Women who sleep with the television or a light on in the bedroom may be more likely to gain weight, according to a new study published Monday.
The research, which was published in the Journal of American Medical Association (JAMA) Internal Medicine, relied on a survey of almost 44,000 US women, with a follow-up five years later.
The women were classified according to their level of exposure to artificial light at night (ALAN) which came from a variety of sources, from small nightlights or clock radios to light shining in from the street to televisions or room lights.
One of the key findings was that women who slept with a television or a light on in the room were 17 per cent more likely to have gained five kilograms (11 pounds) or more during the study period.
The correlation remained strong even after controlling for factors like sleep duration, diet, and physical activity.
Although the authors cautioned they could not definitely draw a causal link, they said their findings added to a growing body of evidence that supports sleeping in a dark room.
"Public health strategies to decrease obesity might consider interventions aimed at reducing ALAN while sleeping," wrote Dale Sandler and Yong-Moon Mark Park of the National Institute of Environmental Health Sciences in North Carolina and coauthors.
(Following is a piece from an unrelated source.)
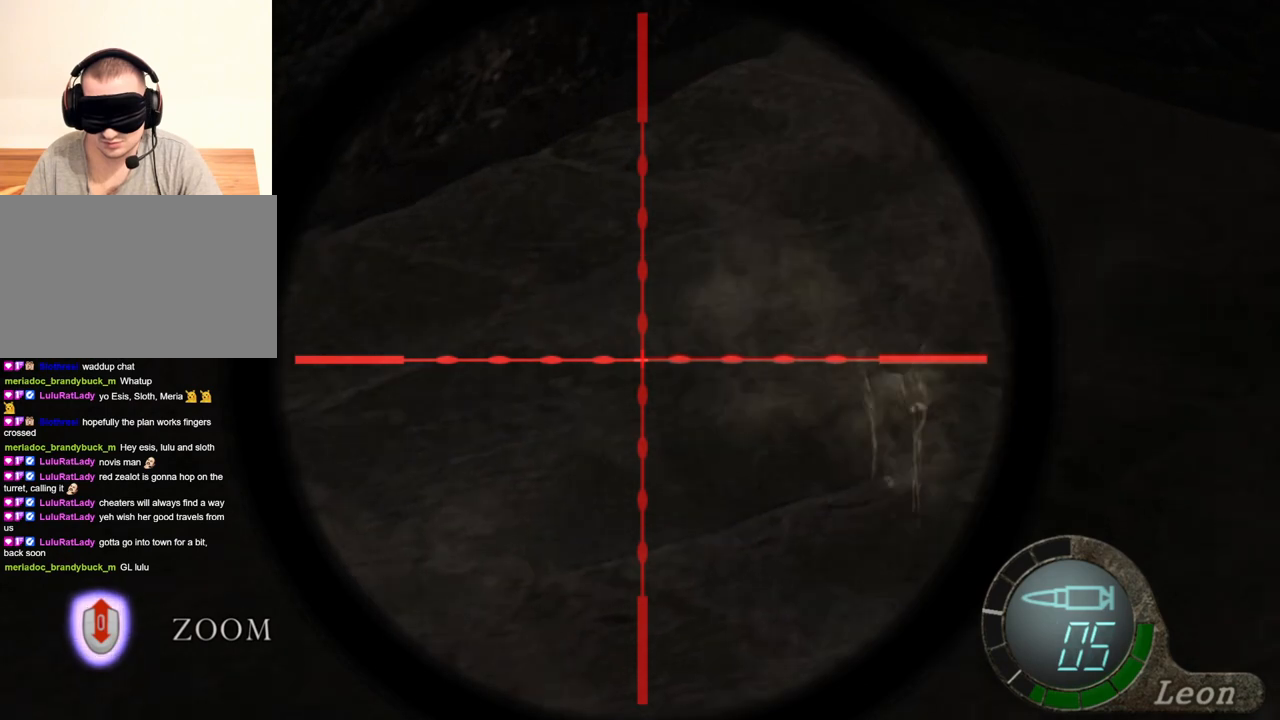
{"keys": [], "mouse": ["right"], "events": []}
They suggested that the light may be suppressing production of melatonin, thereby disruption circadian rhythm and eating patterns.
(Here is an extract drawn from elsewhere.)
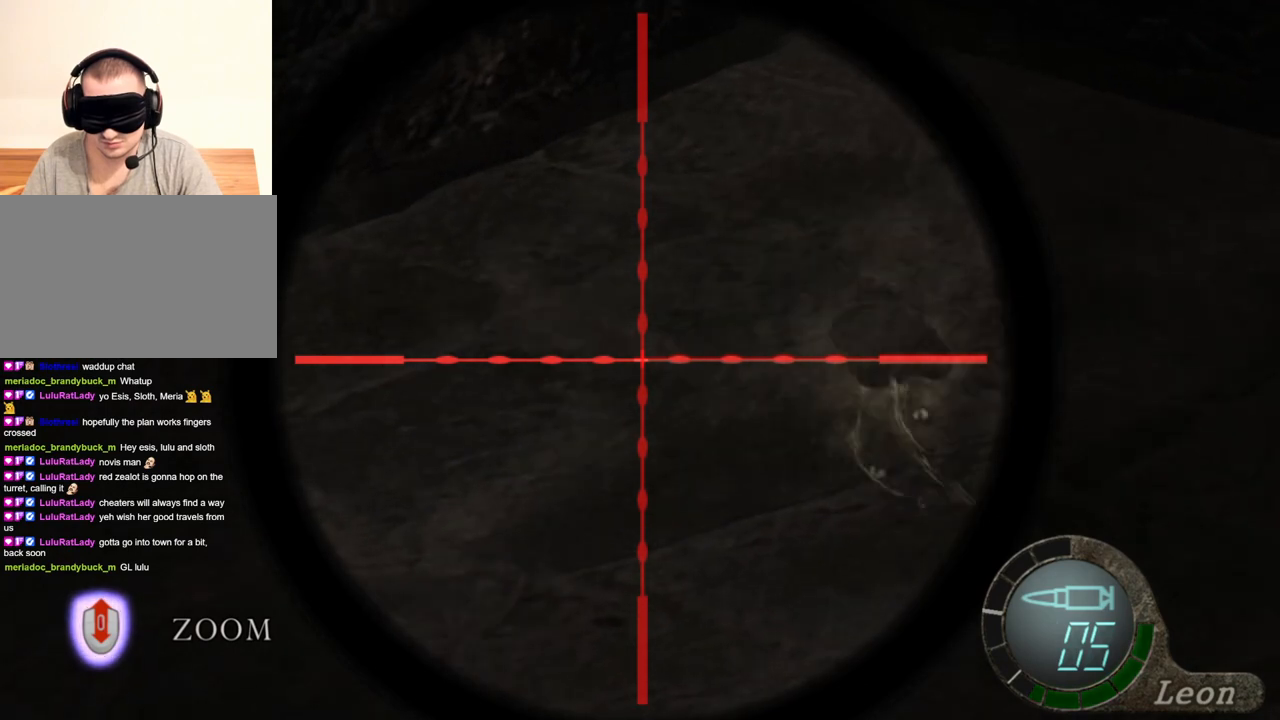
{"keys": [], "mouse": ["right"], "events": []}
Other possibilities were that light acts as a "chronic stressor" disrupting the release of stress hormones such as glucocorticoids that play a part in regulating food intake, or that there may be another mechanism at work that affects metabolism directly.
The authors acknowledged several limitations including that the data was self-reported and they did not know how intense various light sources were.
High light exposure may also "reflect a constellation of measures of socioeconomic disadvantage and unhealthy lifestyle behaviours, all of which could contribute to weight gain and obesity."
Commenting on the paper, Malcolm von Schantz, a professor of Chronobiology at the University of Surrey in Britain said: "What is novel with this paper is that it is a longitudinal study comparing the weight of the same individuals at baseline and more than five years later."
He added: "These new findings won't change the advice to maintain good sleep hygiene, and avoid light and electronic distractions in the bedroom, but they add further strength to the case for this advice."